There’s an ongoing fight in the world of contraceptive access over whether minors should be able to receive condoms, birth control, and more without the knowledge or consent of their parents. Here in the United States, we just went through quite a debate over Plan B being given to high school students in New York City Schools. And across the pond in Great Britain, a new report showing that hundreds of young girls have received birth control injections without their parents’ knowledge is stirring up some controversy.
The Daily Mail reports that school nurses in the UK have given more than 900 birth control shots or implants in the past two years to girls age 13-16. These treatments were given without any parental notification or doctor’s visit needed. What’s more, at least 7,400 girls under the age of 15 were given contraceptive shots and implants at family planning clinics during the same time. In a move that should shock no one, some conservative parents and educators are outraged that all these teens can avoid pregnancy. The head of Wellington College, Anthony Seldon, had this to say:
“Anything that trivialises or treats it as something mundane or easy, particularly for young people, is damaging their ability to grow up and to properly form a loving lasting relationship. It devalues sex, it makes it like an ordinary, everyday thing like going to have a McDonald’s.”
It’s the same tactic used to argue against the HPV vaccine. You know, the tactic that was proven completely incorrect?

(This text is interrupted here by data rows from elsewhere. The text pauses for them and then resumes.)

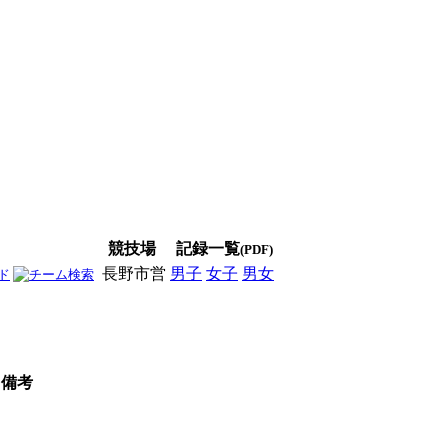
競技場
記録一覧
(PDF)
長野市営
男子
女子
男女
備考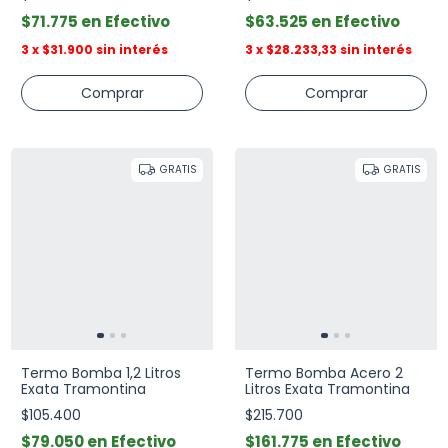
$71.775
Efectivo
$63.525
Efectivo
3
x
$31.900
sin interés
3
x
$28.233,33
sin interés
GRATIS
GRATIS
Termo Bomba 1,2 Litros
Termo Bomba Acero 2
Exata Tramontina
Litros Exata Tramontina
$105.400
$215.700
$79.050
Efectivo
$161.775
Efectivo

It argues that making sex safer will somehow lead to all of our children thinking sex is no big deal, sleeping with anyone they come in to contact with. If children honestly think that sex is just like ordering “a McDonald’s” than there is a bigger problem than contraceptive access to address.
I understand why plenty of parents don’t want to think about their children having sex and getting birth control without talking to them first. I am terrified by the prospect that my daughter won’t come to me with issues about sex, safety and reproductive health. I plan on talking to her frequently and with conviction about romantic relationships, sex, pregnancy prevention and every other uncomfortable topic under the sun. I want to be the kind of parent that she can open up to.
But you know what guys? The world of teens isn’t all unicorns and sex ed fairies. Teens still might not come to their parents, no matter how open-minded and honest you try to be. My daughter might decide that she is never, ever comfortable telling her mother about her sex life. Personally, I still wish my mother thought I was a virgin. That doesn’t mean my mom didn’t teach me anything valuable about sex. That doesn’t mean she wasn’t willing to talk to me about it. It just means that I’m a private person when it comes to my sex life.
The idea that every teen is going to be able to talk to their parents about sex is ridiculous. That’s not because parents are universally horrible, though in the teen years some might argue it. It’s because sex can be a very private issue. It still needs to be safe.
Young girls in the UK are getting contraception without their parents’ knowledge. They might even be having sex. But you know what they aren’t doing? They aren’t getting pregnant and trying to raise children of their own. They are obviously trying to be responsible about their sexual activities. The parents of those teens shouldn’t be angry or upset that their teens didn’t come to them. Those parents should be proud that their teens thought about the consequences of their actions and did what they could to protect against unwanted pregnancy.